Now for Something a Little Different: Translating Technet Wiki Articles into Spanish

I've read quite a few posts on the Wiki Ninjas blog discussing translating articles from English into other languages, mainly Italian and Brazilian Portuguese. I checked on Wiki: Non-English Language Title Guidelines, and there didn't seem to be a lot of translations about Entity Framework into Spanish (despite the copious translations by Ed Price on other subjects). Since I speak Spanish pretty well, having gone to 2ary school in Chile for 3 years, I decided to try translating the Entity Framework FAQs into Spanish. This is the story of how that journey went.

The first step is to use the Translation Widget on the wiki English page to create an automated translation.
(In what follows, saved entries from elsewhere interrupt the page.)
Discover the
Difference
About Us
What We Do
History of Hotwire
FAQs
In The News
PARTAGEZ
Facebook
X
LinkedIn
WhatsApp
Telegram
Next, you hand-correct it, since the translation quality varies widely. I had some initial unclarity over the exact mechanics of making this work: but once I figured it out (I may edit the wiki article on how to use the widget), it went smoothly: really, no different than learning any other new technology.

One bit of advice I was given was to write simple, uncomplicated sentence structures. Since I was translating an existing article, this wasn't an option. I could have rewritten the English version, but you don't know in advance what is going to cause problems, so are likely to do more work than is needed.
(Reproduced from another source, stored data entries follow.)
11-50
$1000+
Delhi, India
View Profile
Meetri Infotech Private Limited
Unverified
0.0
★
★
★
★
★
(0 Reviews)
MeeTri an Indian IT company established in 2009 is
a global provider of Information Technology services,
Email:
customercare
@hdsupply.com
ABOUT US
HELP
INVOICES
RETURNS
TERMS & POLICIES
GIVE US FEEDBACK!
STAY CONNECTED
A problem in translation is technical terms. For example, a common term in the Entity Framework area is "Plain Old CLR Objects"", and you can just imagine what the Widget did with this: colloquial terms like "plain old" are hard to translate. Here at Microsoft we have a centralized glossary of technical terms and their translations into a variety of languages. Having this available both speeded up my manual translating significantly, and it also ensured consistency. If you don't work at Microsoft, and need to do a significant amount of translating, I advise compiling such a glossary.

Another problem is slang. For example, "good to go"' gets translated literally, word for word. As you likely know, slang is specific to a country or region. As a high school student in Chile, my friends and I produced some hilarious results in both languages because we didn't realize this at first.

The bottom line is that the Widget saves you a whole lot of time. Despite the occasional poor quality of translation, it is much faster than doing it entirely by hand. And if you have a technical glossary available, things go even faster.

 Examples of Translation Problems (Warning: non-English appearing soon)

How good is the automated translation? Here are a few examples of problematic results.

A general problem seems to be the amount of context that the Widget takes into account. It appears to have a narrow window of just a few words surrounding any given word, and so sometimes loses the overall syntax. At times it looks like the Widget has done a word for word translation. But often it does a good, or adequate, job.

Another problem is ambiguity. Here is a sentence from one of the FAQs:

For more details, and a full example of reading entities from a stored procedure, seë:

The word ""reading"" is clearly a verb, however the translator interprets it as an adjective modfiying ""entities"". So it evidently thinks that there are entities, and then there are special ""reading entities"". Here's the translation it produces:

Para obtener más detalles y un ejemplo completo de entidades de lectura desde un procedimiento almacenado, consulte:

The sentence also sounds slightly off, so I corrected the translation to this:

Para obtener información más detallada y un ejemplo completo que explica como leer entidades usando un procedimiento almacenado, consulte:

And then, every so often the widget seems to get very random. Here's a sentence where I can't really deduce what it did.

This is something we considered but in the end rejected

which turns into

Esto es algo que considera pero al final rechazada

For some reason the widget forgot how to conjugate verbs properly, and since the sentence isn't that complex, I can't really guess why.

For some more examples, use the widget on this page to translate this posting into a language you know. That should provide you with a good feel for the quality of what gets produced.